Case reports in pulmonology | 2018
Mitchell D. Ross; Sreeja Biswas Roy; Pradnya D. Patil; Jasmine Huang; Nitika Thawani; Ralph Drosten; Tanmay S. Panchabhai
Despite recent advances in screening methods, lung cancer remains the leading cause of cancer-related deaths worldwide. By the time lung cancer becomes symptomatic and patients seek treatment, it is often too advanced for curative measures. Low-dose computed tomography (CT) screening has been shown to reduce mortality in patients at high risk of lung cancer. We present a 66-year-old man with a 50-pack-year smoking history who had a right upper lobe (RUL) pulmonary nodule and left lower lobe (LLL) consolidation on a screening CT. He reported a weight loss of 45 pounds over 3 months, had recently been hospitalized for hyponatremia, and was notably cachectic. A CT of the chest showed a stable LLL mass-like consolidation and a 9 × 21u2009mm subsolid lesion in the RUL. Navigational bronchoscopy biopsy of the RUL lesion revealed squamous non–small cell lung cancer (NSCLC). Endobronchial ultrasound-guided transbronchial needle aspiration of the LLL lesion revealed small cell lung cancer (SCLC). The final diagnosis was a right-sided Stage I NSCLC (squamous) and a left-sided limited SCLC. The RUL NSCLC was treated with stereotactic radiation; the LLL SCLC was treated with concurrent chemotherapy and radiation.
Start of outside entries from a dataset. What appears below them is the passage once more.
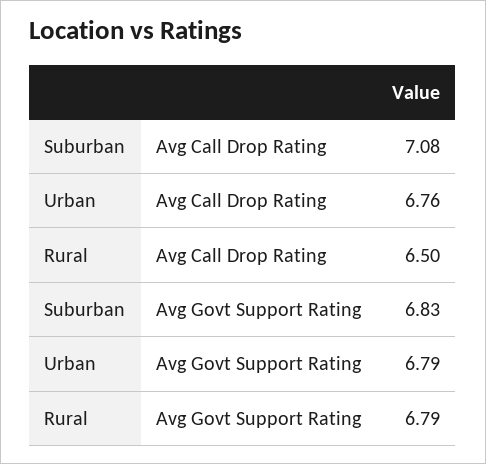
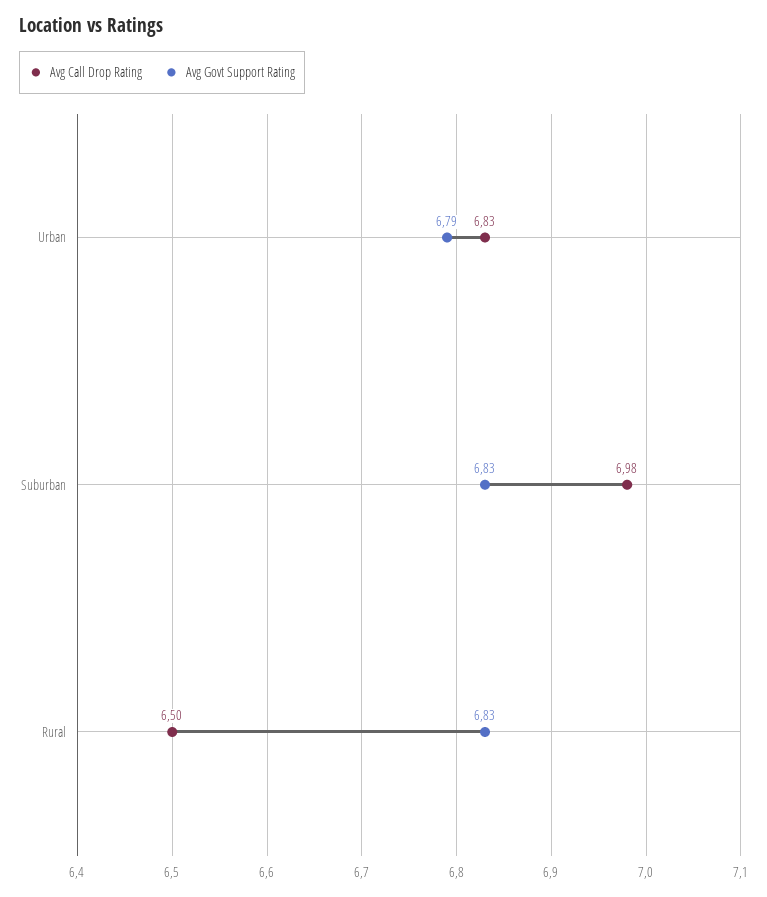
Avg Call Drop Rating, Suburban: 7.08 -> 6.98
Avg Call Drop Rating, Urban: 6.76 -> 6.83
Avg Govt Support Rating, Rural: 6.79 -> 6.83

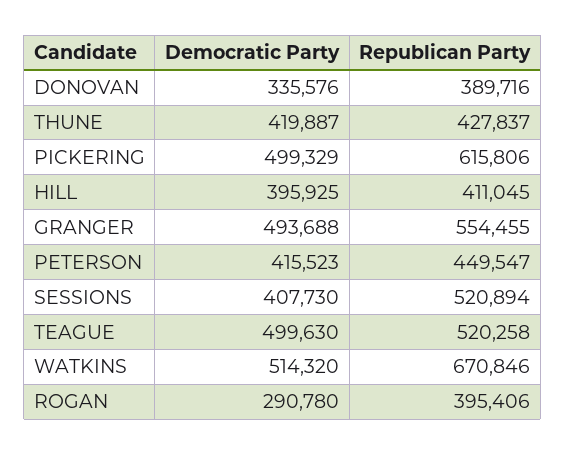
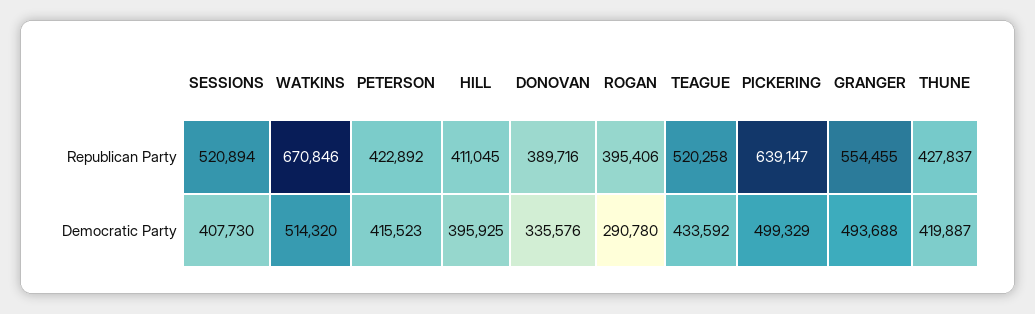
Republican Party, PICKERING: 615806 -> 639147
Republican Party, PETERSON: 449547 -> 422892
Democratic Party, TEAGUE: 499630 -> 433592

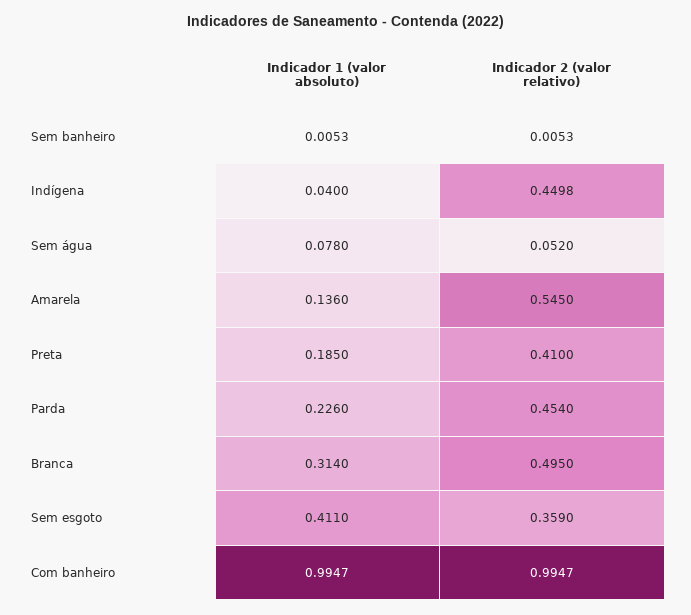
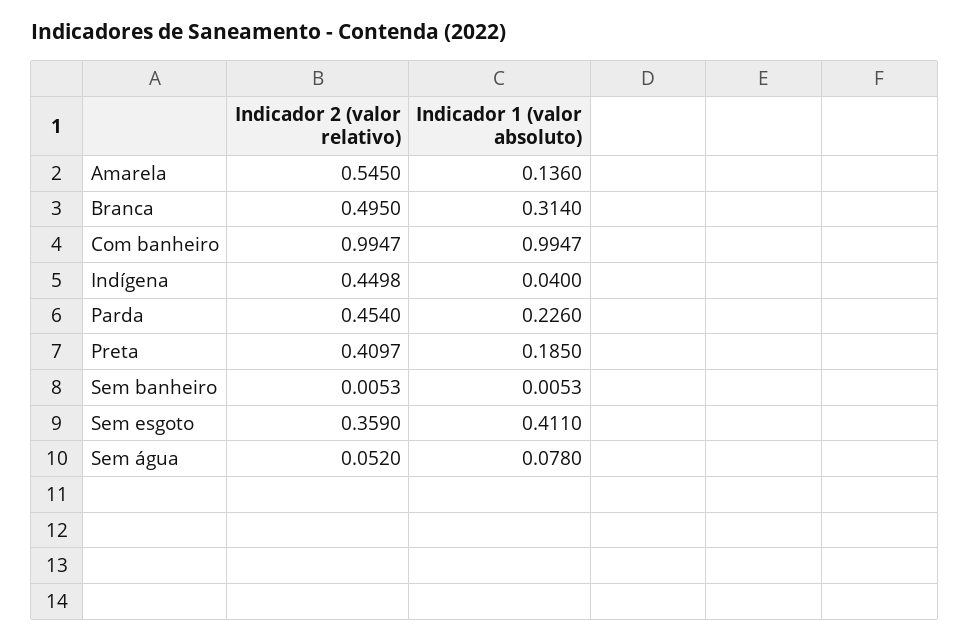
Indicador 2 (valor relativo), Preta: 0.41 -> 0.4097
In patients with multiple lung nodules, a diagnosis of synchronous multiple primary lung cancers (MPLCs) is crucial, as inadvertent upstaging of patients with MPLC (to T3 and/or T4 tumors) can lead to erroneous staging, inaccurate prognosis, and improper treatment. Recent advances in the diagnosis of small pulmonary nodules via navigational bronchoscopy and management of these lesions dramatically affect a patients overall prognosis.